The Geico gecko once said “Do what you love and you’ll never have to work a day in your life.” I have to say, I agree. I have a day job, sure, and THAT’S work (long, hard, menial, thankless work), but writing? Writing is like recess. The worst nine hours I’ve ever spent writing are still better than nine hours anywhere else. Writing is…well, writing is just tops, and I’m saying this twelve years in; though my first story wasn’t published until 2010, I’ve been at it, in one form or another, since 2002. That’s a long time. But you know what? Time flies when you’re having fun.
This is my latest short story, written just this morning. I haven’t even edited it yet. Tell me what you think!
By Joseph Rubas
I don’t know when it started. Months ago, maybe, possibly even years. Time quickly loses all meaning in the sun bleached Mojave. Suffice it to say, I’ve been here a long time, living in the caves overlooking the slow, placid river and the distant interstate, typically lost in the shimmering desert heat like a mirage on the horizon. Sometimes at night I see headlights.
I don’t remember how it all began, the first time, but our people overran theirs long ago, enslaved them, used them, pushed them underground. Then one day, as we slept, they rose up, coming out of the woodwork like cockroaches, burning our cities, chopping our heads off, melting us with great blasts of water. I was in Los Angeles when the uprising began, asleep in my bungalow on the beach. I was awakened not long after drifting off to the sound of running feet, yelling, and gunfire. For hours I laid in darkness, listening. When day turned to night, I rose and went to the window. Most of my block had been burned, but a thunderstorm doused the flames before they reached me. Now the streets were quiet, deserted. They were hiding.

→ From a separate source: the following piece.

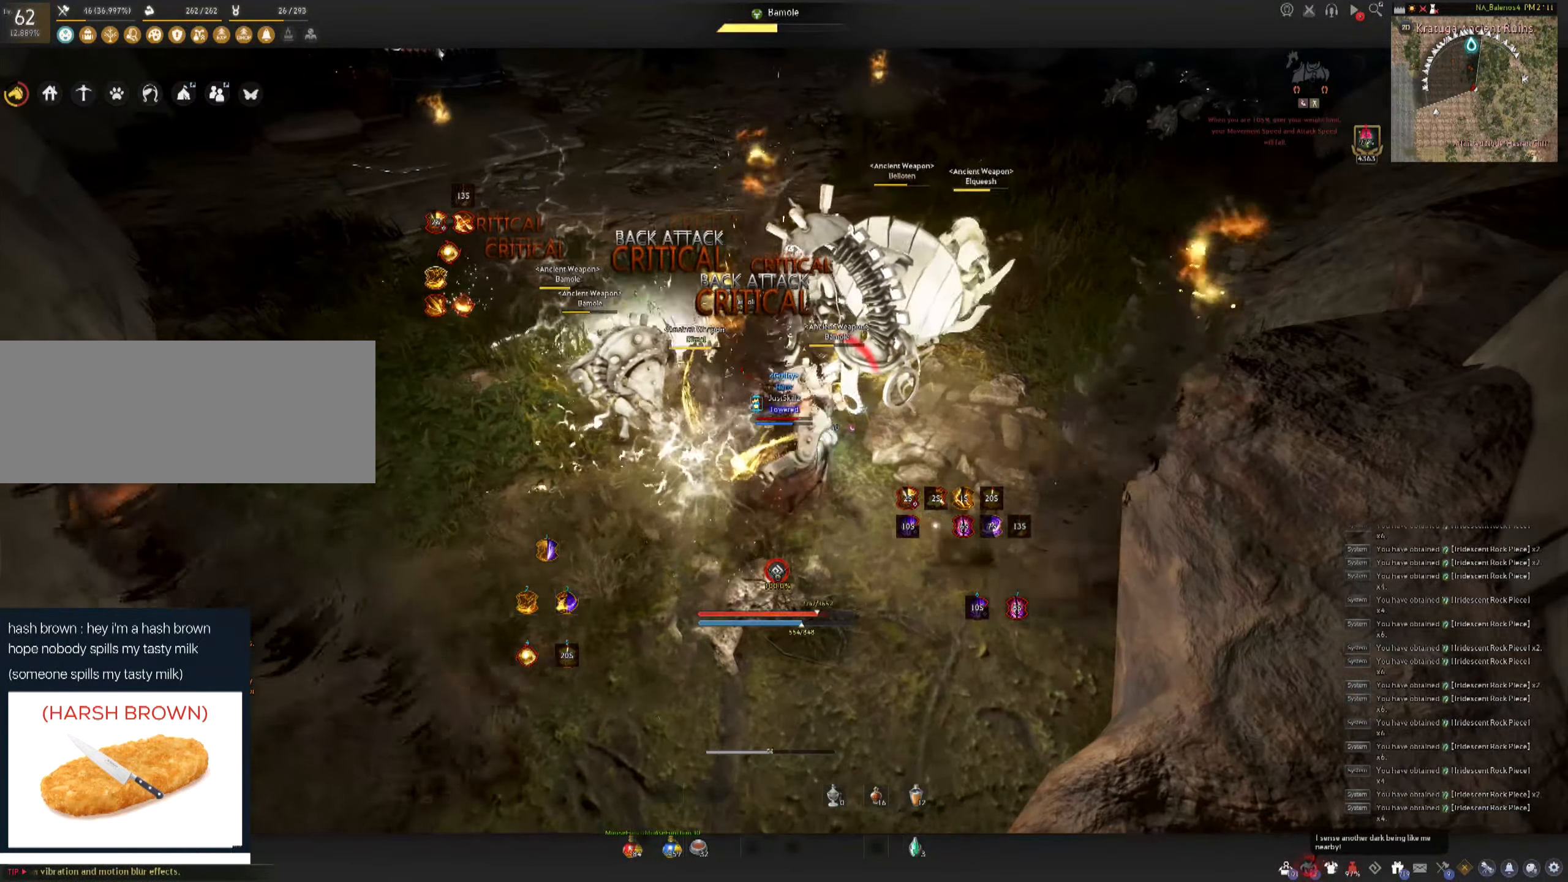
{"keys": ["shift"], "mouse": [], "events": [[33, "q", "up"], [116, "q", "down"], [183, "q", "up"], [250, "q", "down"], [333, "q", "up"], [400, "q", "down"], [466, "q", "up"]]}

Over the next several weeks their marauding march continued. Cities fell. Governments collapsed. Chaos reigned in the streets. Some of us got out in time. Others boarded themselves in their homes and died.
I left L.A. On the last day of June, bound for Utah. By the time I was entering the Mojave, the radio, which was on a station out of Vegas, went dead.
Minutes later, a man came on, one of them. “The resistance triumphs! Vegas has fallen! The White House burns! Death to the vampires!”
In terror, I abandoned my car and fled into the desert, where I’ve been ever since.